## OPDRACHT
Geef alle onderstaande rijen volledig en ongewijzigd weer.

## GEGEVEN INFORMATIE
────────────────────────────────────────

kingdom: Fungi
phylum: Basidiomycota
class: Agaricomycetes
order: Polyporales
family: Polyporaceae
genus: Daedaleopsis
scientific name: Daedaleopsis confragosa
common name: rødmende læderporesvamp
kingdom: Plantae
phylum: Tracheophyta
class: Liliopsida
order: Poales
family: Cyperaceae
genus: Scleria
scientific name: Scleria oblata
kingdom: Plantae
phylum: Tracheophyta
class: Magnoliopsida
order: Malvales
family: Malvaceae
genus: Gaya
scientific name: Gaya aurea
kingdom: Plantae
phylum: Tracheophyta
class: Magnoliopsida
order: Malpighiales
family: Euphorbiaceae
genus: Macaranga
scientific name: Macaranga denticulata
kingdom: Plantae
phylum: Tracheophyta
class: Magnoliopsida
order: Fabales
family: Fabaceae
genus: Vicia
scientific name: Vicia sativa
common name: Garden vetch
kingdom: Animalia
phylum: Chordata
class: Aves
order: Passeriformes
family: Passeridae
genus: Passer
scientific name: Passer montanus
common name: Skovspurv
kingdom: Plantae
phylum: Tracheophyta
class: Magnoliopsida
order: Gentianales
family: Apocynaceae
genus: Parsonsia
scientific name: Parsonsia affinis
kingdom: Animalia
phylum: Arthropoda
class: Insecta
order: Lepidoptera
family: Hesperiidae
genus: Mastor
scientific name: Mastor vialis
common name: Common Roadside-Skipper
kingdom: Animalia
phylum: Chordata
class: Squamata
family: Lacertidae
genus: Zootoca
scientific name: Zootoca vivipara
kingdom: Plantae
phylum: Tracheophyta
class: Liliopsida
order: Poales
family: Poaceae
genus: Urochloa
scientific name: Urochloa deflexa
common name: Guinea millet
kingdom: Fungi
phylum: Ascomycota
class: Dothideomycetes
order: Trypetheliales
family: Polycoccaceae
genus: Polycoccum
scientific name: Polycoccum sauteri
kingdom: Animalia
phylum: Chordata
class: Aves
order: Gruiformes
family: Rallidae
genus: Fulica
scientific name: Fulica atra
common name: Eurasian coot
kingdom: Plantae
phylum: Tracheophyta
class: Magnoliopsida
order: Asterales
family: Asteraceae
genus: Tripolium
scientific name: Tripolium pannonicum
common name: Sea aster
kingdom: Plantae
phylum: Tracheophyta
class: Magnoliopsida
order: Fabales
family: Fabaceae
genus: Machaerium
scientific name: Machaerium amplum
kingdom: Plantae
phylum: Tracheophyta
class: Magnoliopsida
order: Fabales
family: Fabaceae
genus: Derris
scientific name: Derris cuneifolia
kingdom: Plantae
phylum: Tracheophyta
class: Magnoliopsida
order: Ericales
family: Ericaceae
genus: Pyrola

────────────────────────────────────────

## UITVOER HIERONDER
kingdom: Fungi
phylum: Basidiomycota
class: Agaricomycetes
order: Polyporales
family: Polyporaceae
genus: Daedaleopsis
scientific name: Daedaleopsis confragosa
common name: rødmende læderporesvamp
kingdom: Plantae
phylum: Tracheophyta
class: Liliopsida
order: Poales
family: Cyperaceae
genus: Scleria
scientific name: Scleria oblata
kingdom: Plantae
phylum: Tracheophyta
class: Magnoliopsida
order: Malvales
family: Malvaceae
genus: Gaya
scientific name: Gaya aurea
kingdom: Plantae
phylum: Tracheophyta
class: Magnoliopsida
order: Malpighiales
family: Euphorbiaceae
genus: Macaranga
scientific name: Macaranga denticulata
kingdom: Plantae
phylum: Tracheophyta
class: Magnoliopsida
order: Fabales
family: Fabaceae
genus: Vicia
scientific name: Vicia sativa
common name: Garden vetch
kingdom: Animalia
phylum: Chordata
class: Aves
order: Passeriformes
family: Passeridae
genus: Passer
scientific name: Passer montanus
common name: Skovspurv
kingdom: Plantae
phylum: Tracheophyta
class: Magnoliopsida
order: Gentianales
family: Apocynaceae
genus: Parsonsia
scientific name: Parsonsia affinis
kingdom: Animalia
phylum: Arthropoda
class: Insecta
order: Lepidoptera
family: Hesperiidae
genus: Mastor
scientific name: Mastor vialis
common name: Common Roadside-Skipper
kingdom: Animalia
phylum: Chordata
class: Squamata
family: Lacertidae
genus: Zootoca
scientific name: Zootoca vivipara
kingdom: Plantae
phylum: Tracheophyta
class: Liliopsida
order: Poales
family: Poaceae
genus: Urochloa
scientific name: Urochloa deflexa
common name: Guinea millet
kingdom: Fungi
phylum: Ascomycota
class: Dothideomycetes
order: Trypetheliales
family: Polycoccaceae
genus: Polycoccum
scientific name: Polycoccum sauteri
kingdom: Animalia
phylum: Chordata
class: Aves
order: Gruiformes
family: Rallidae
genus: Fulica
scientific name: Fulica atra
common name: Eurasian coot
kingdom: Plantae
phylum: Tracheophyta
class: Magnoliopsida
order: Asterales
family: Asteraceae
genus: Tripolium
scientific name: Tripolium pannonicum
common name: Sea aster
kingdom: Plantae
phylum: Tracheophyta
class: Magnoliopsida
order: Fabales
family: Fabaceae
genus: Machaerium
scientific name: Machaerium amplum
kingdom: Plantae
phylum: Tracheophyta
class: Magnoliopsida
order: Fabales
family: Fabaceae
genus: Derris
scientific name: Derris cuneifolia
kingdom: Plantae
phylum: Tracheophyta
class: Magnoliopsida
order: Ericales
family: Ericaceae
genus: Pyrola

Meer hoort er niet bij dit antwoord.